Having read you follow up post I assume that you are mocking the issue and those who take it seriously.



Any reference on the radioactive fuel cell? And ask: will a fusion disaster annihilate the planet? Okay i may sound like an old man fear of learning computer and internet.

Daniel Johnston:

You are most welcomed, and i am pretty sure that you will not be very different from us when we become flapping and gasping of fish out of water if you think that a single wind turbine can save your day.


At first we solved the horse manure pollution, but in fact we just change a visible solid polution to a more deadlier invisible gaseous pollution. You see, the moral of the story is: it doesnt mean that there is no problem if you didnt see the problem.


To Peter.
Yes, the rise in temperature is responsible indirectly for what we are experiencing now. From reading some articles I've come to accept some people's opinions on the matter: The warming results in poles meting faster. And the extra fresh water being dumed into the ocean distrupts the salinity of the ocean resulting in a disruption of water cycle thingy who'se name I forget. The water cycle thingy regulates climate in a fine balance.
The main point I was making was that yes, temperature effects other things but for us people the actual rise in temperature is negligible.
And the reason I am moking the issue is because it is another y2k scare. People offer no solutions for it yet they cry to the sky that it has come to this.

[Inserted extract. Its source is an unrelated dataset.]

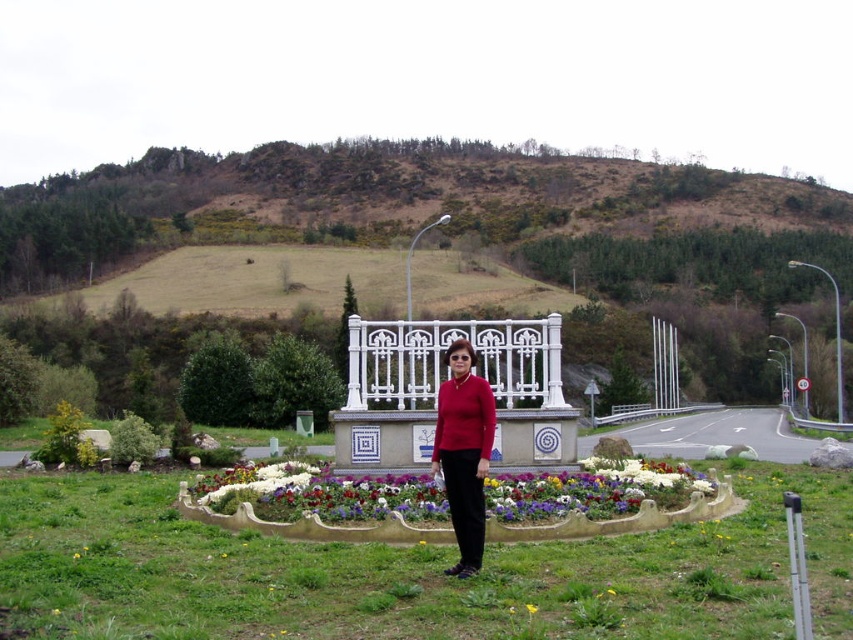
You are standing at the point marked as point (x=312, y=525) in the image. Based on the scene description, what surface are you currently standing on?

You are standing on the glossy concrete flower bed at center.

You are a photographer trying to capture the matte red sweater at center and the glossy concrete flower bed at center in the same frame. Based on their positions, which object should you adjust your camera focus to first to ensure both are in the shot?

Since the glossy concrete flower bed at center is to the right of the matte red sweater at center, you should focus on the matte red sweater at center first as it is closer to the camera, ensuring both objects remain in the frame when adjusting focus.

And lowering greenhouse emmisions will do little because it woud be so gradual that effects from our efforts now would take decades to reverse. Or we could ship massive tanker loads of salt and dump it in the area where this salinity issue exists.
The truth of the matter is that industry produces an order of magnitude more waste then the citizens it serves and their cars. Additionally, one large volcano can spit out so much garbage into the atmosphere that it pales industry's pollution contributions. This is just my perspective on things and I may very well be wrong.

To Rexis
Here is a promising link of the radioactive cell
And t answer your question about the exploding planet, humans have been blowing up hydrogen bombs for ages. They make a very big boom. BUt in a fusion reactor all you have to do is vent some of the plasma to slow reaction down. Much safer then Fission.
Also google "Pebble bed reactor". This is a promising move towards making Fission much safer, cheaper and more efficient then today's plants. The Chinese are investing heavily in the development of this technology because it is their only salvation for the energy crisis for the next decade. I grew up in the nuclear age, so my faith lies in little particles colliding and splitting more then solar or wind like is the trend with the next generation. I believe self sufficient sealed nuclear fission/fusion reactors of 75-80% efficiency with a MTBF of 100-200 yrs are the future of humanity.